I was wondering how people generated star maps/galactic maps for their world, I've been struggling to find any tools.
Thanks!
I was wondering how people generated star maps/galactic maps for their world, I've been struggling to find any tools.
Thanks!
When I needed a map (for a game though) I wrote a little program that, based on a seed and some coordinates, generated me star systems on a grid. It would take in the seed as well as x,y,z coords and then generate a new system seed from that.
The grid size I choose was 1parsec³. Then some research on wikipedia on star density within our galaxy and based on that the chance for a star system with that cube.
Then I would also generate some planets orbiting the star(s). As for the star itself, I had a possibility for 1-4 stars in a system I think.
For each planet/star/astroid you can generate an id from 0 (star) to i (your last object) and generate new seeds.

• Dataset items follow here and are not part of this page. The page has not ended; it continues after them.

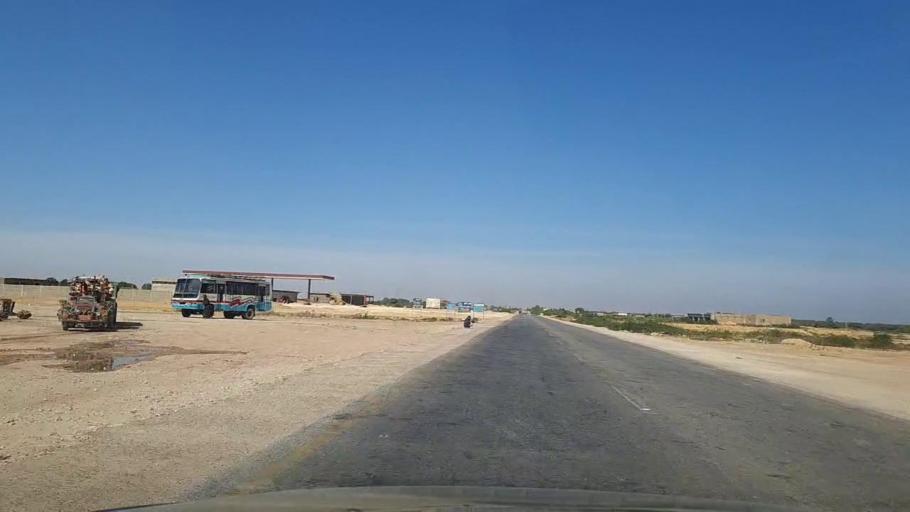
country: PK
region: Sindh
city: Kotri
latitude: 25.2153
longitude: 68.2377
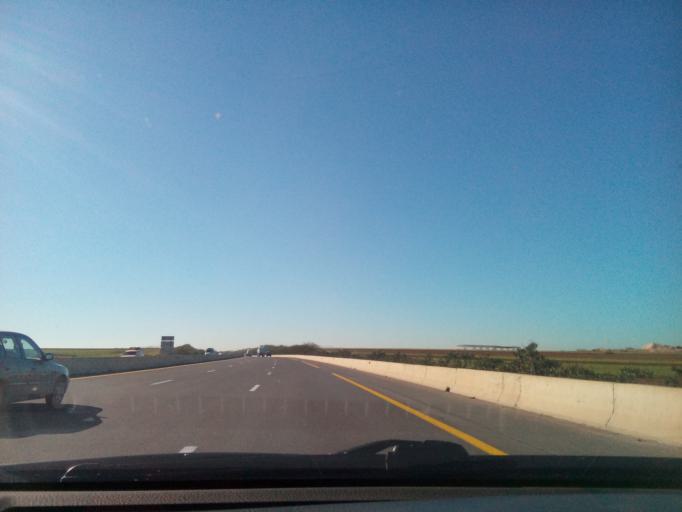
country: DZ
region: Relizane
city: Djidiouia
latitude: 35.8951
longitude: 0.7087
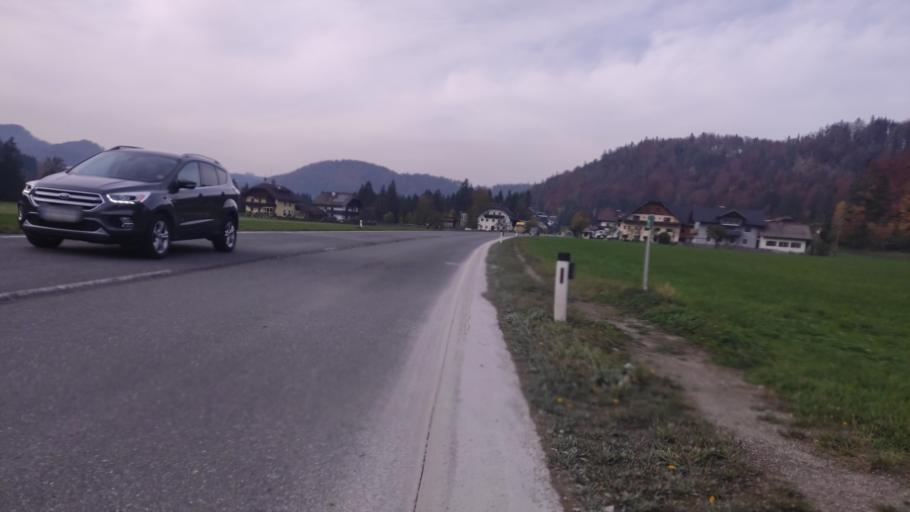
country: AT
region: Salzburg
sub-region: Politischer Bezirk Salzburg-Umgebung
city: Ebenau
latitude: 47.7833
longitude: 13.1791
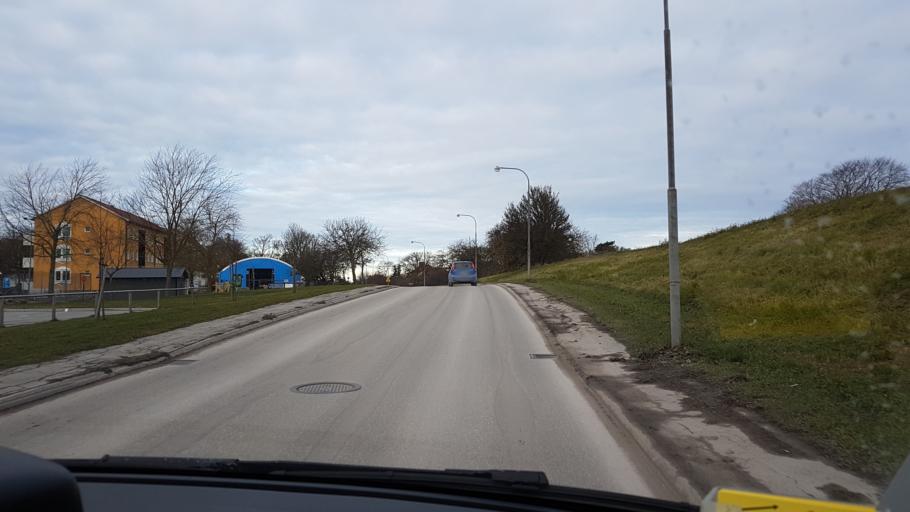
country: SE
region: Gotland
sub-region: Gotland
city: Visby
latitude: 57.6469
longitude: 18.3148
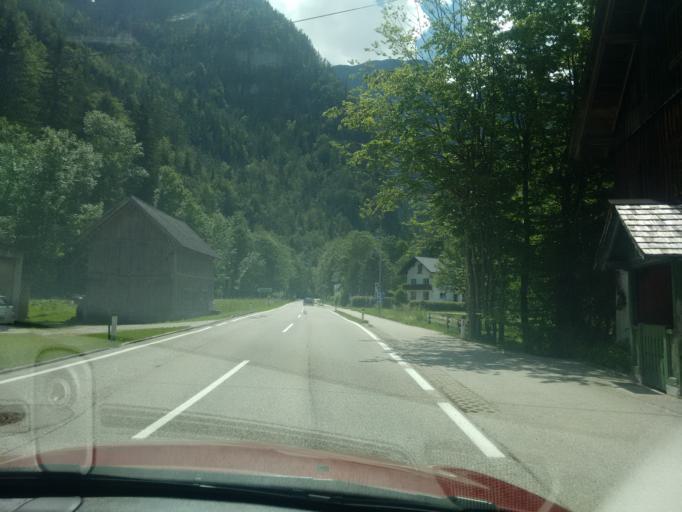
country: AT
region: Upper Austria
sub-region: Politischer Bezirk Gmunden
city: Bad Goisern
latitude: 47.5495
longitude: 13.6788
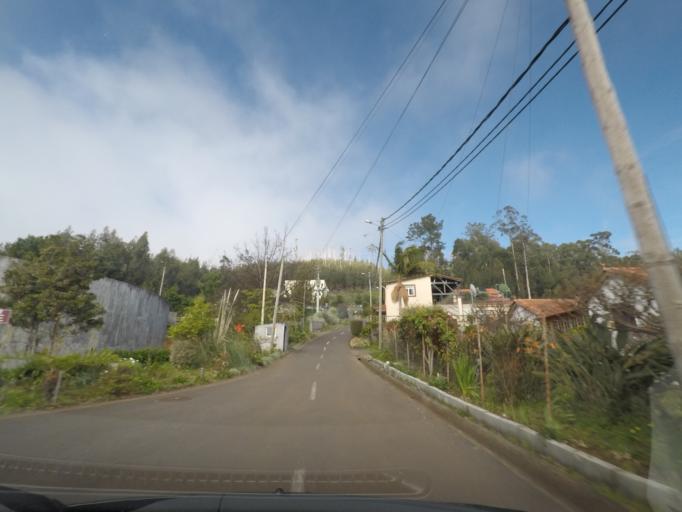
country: PT
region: Madeira
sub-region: Calheta
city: Estreito da Calheta
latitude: 32.7495
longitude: -17.1879
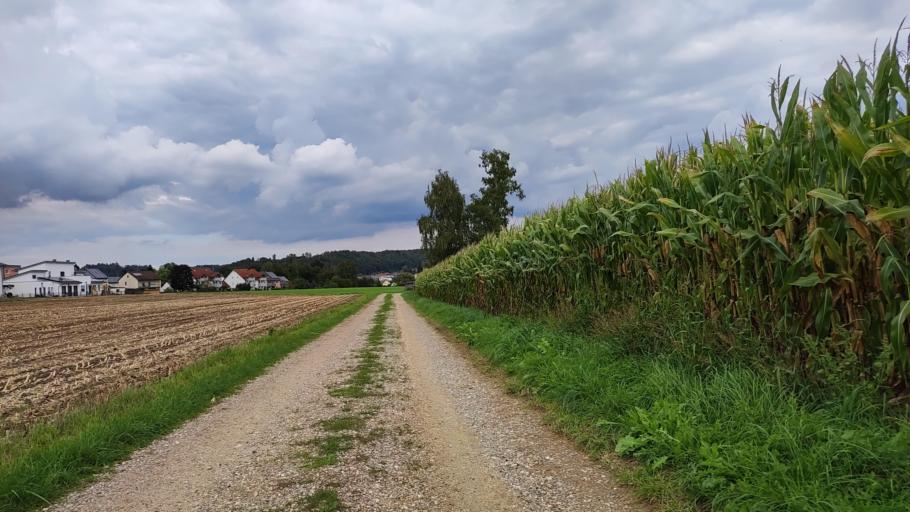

This way you have a hand written seed from the beginning that generates more "random" numbers you can base further generation on. But since your seed + the coordinates form a grid cube seed and these create the next and so on you can with a single seed generate a universe that's always the same. It is also "endless" (until you get floating point or max int problems). You could also generate a very specifc zone of it on demand if you know the coords.
This way you can create an endless universe to use for whatever purpose. It's mostly data though and quite hard to make it into a human readable map. More of a "play area".
I for example like to use it as base for ideas. You could say "I live in cluster 000x000y000z and go 200 clusters on the x axis to 200x000y000z" and the program tells you:
You find a binary star system with 4 additional planets.
Now you can base your story on that area. ;)
Should you want to use this as a basis for say a game or an interactive application it's nice to note, that you have to store the inital seed and nothing else, if you generate all information from it.
Textures as well as heightmaps can be generated from this too with fractal brownian motion or simplex noise/perlin noise. This might or might not be very useful depending on your case though.